Désirs naturels Désirs vains
Nécessaires Naturels
· Le bonheur (philosophie).
· La tranquillité du corps : avoir un toit, être chaudement vêtu, ne pas être malade.
· Vie : manger, boire, dormir.
· Désir sexuel.
· Gourmandise.
· Voler.
· Convoiter le bien du prochain.
· Gloire, richesse.

 
L’homme doit désirer ses désirs naturels et nécessaires qui sont des besoins. Il y a deux conditions à remplir pour être heureux :
Avoir l’esprit tranquille (libéré des contraintes et des superstitions) ;
Ne pas souffrir physiquement, ne pas éprouver de douleur : la tranquillité du corps.

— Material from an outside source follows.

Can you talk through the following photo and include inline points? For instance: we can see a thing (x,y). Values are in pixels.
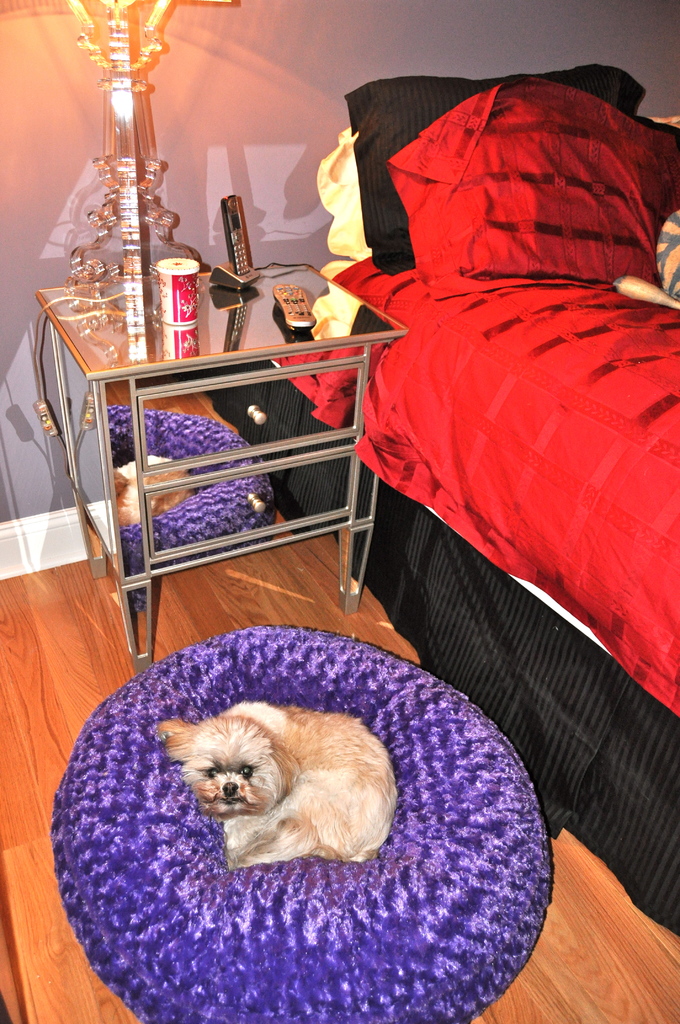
In this picture we can see a dog (296,712) lying on pet bed (398,788) and floor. We can see phone (243,261), remote (298,299) and objects (182,316) on the table (178,394), beside this table (328,351) we can see pillows (483,217) on bed (489,412). In the background of the image (319,60) we can see wall (304,87).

Ces deux conditions forment l’ataraxie. EPICURE nous renvoie à l’animalité, il n’est pas certain du tout que les besoins naturels soient les besoins les plus humains et peut-être que l’humanité commence lorsqu’elle a cherché à satisfaire ses désirs plutôt que ses besoins. Il faut peut-être reprendre la distinction entre désir et besoin : désirer, ce n’est pas faire un caprice et le désir lié à l’esprit est aussi profond que le besoin lié au corps.
 
2. Quel est cet « obscur objet du désir » ?
 
Film de Buñuel.
 
2.1 Le désir comme manque
 
Banquet : Agathon ; discours en l’honneur d’Eros. ARISTOPHANE, auteur de comédies. Autrefois, les êtres étaient doubles : soit deux femmes, soit deux hommes soit androgynes. Comme cela, ils étaient plus forts, ils voulaient rivaliser avec les Dieux. Leur punition fut d’être coupés en deux. Zeus veut les recoller. Le discours d’ARISTOPHANE montre que le désir révèle à l’homme sa misère, le regard tourné vers la coupure. L’homme prend conscience de sa déchirure à travers l’épreuve du désir. Chaque sujet prend conscience de son identité et est contraint d’avouer un manque et demande à l’autre de combler par son amour le vide de son existence.

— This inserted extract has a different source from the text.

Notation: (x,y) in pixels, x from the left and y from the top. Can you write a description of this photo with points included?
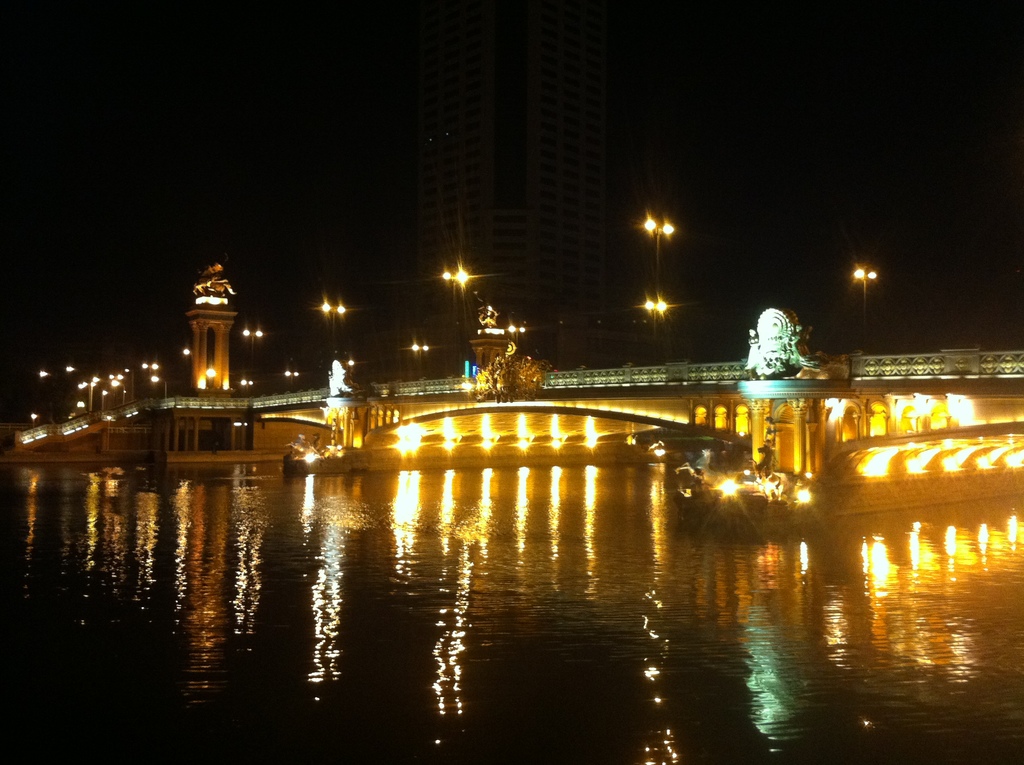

PLATON, Le Banquet, le Mythe de la naissance d’Eros.
SOCRATE reprend les propos d’une femme, Diotine, prêtresse. Poros a de grandes facilités, la ruse. Pénia est sans abri. Eros est un daïmon : un demi-Dieu, il a donc la faiblesse des hommes et la supériorité des Dieux. Il est entre les deux : a le savoir et la connaissance, recherche le savoir. La philosophie est désir du savoir, de sagesse, elle ne le connaît pas. Nous devons tourner notre désir vers la connaissance pour être heureux et ne pas être déçus.
 
2.2 Le désir comme reconnaissance
 
HEGEL, XIXe siècle. La dialectique du maître et de l’esclave : mouvement de la pensée qui procède en surmontant ses contradictions : pensée en actes. Le maître est le vainqueur, l’esclave perd la liberté, gagne la vie, il est vaincu. Notre histoire personnelle, comme celle de l’humanité montre que le désir peut prendre un visage destructeur (désir d’être premier, de gagner davantage d’amitié, de conquêtes). HEGEL analyse le désir au travers de la dialectique du maître et de l’esclave. Il montre que l’homme veut voir sa valeur confirmée dans la reconnaissance par l’autre. Cette reconnaissance prend la forme d’une lutte à mort entre deux consciences : celle du maître qui sort vainqueur de la lutte et celle de l’esclave qui a préféré conserver sa vie et être réduit en esclavage. Mais cette situation ne satisfait ni le maître ni l’esclave. Le maître parce qu’il maîtrise l’esclave et l’esclave parce qu’il n’est pas reconnu. Il parviendra cependant à se faire connaître par son travail (l’esclave). Pour que le désir devienne humain, il faut qu’il porte sur un autre désir car seul le désir de l’autre donne un sens à mon existence humaine. Le désir est désir du désir de l’autre. Le désir n’est pas seulement un manque, il est aussi une puissance qui nous pousse à rechercher la satisfaction. Il nous pousse à nous arracher à l’immobilisme, à rechercher toujours plus. C’est chez SPINOZA (XVIIe siècle) que se sont affirmées la valeur et l’importance du désir. Pour SPINOZA, c’est le désir qui donne sa valeur à l’objet désiré : « nous ne désirons pas une chose parce qu’elle est bonne. Mais nous la jugeons bonne parce que nous la désirons ». Aucune chose n’est bonne ou mauvaise en soi, en fait, le désir n’est pas dans l’objet mais dans le sujet désirant : c’est un être de désir.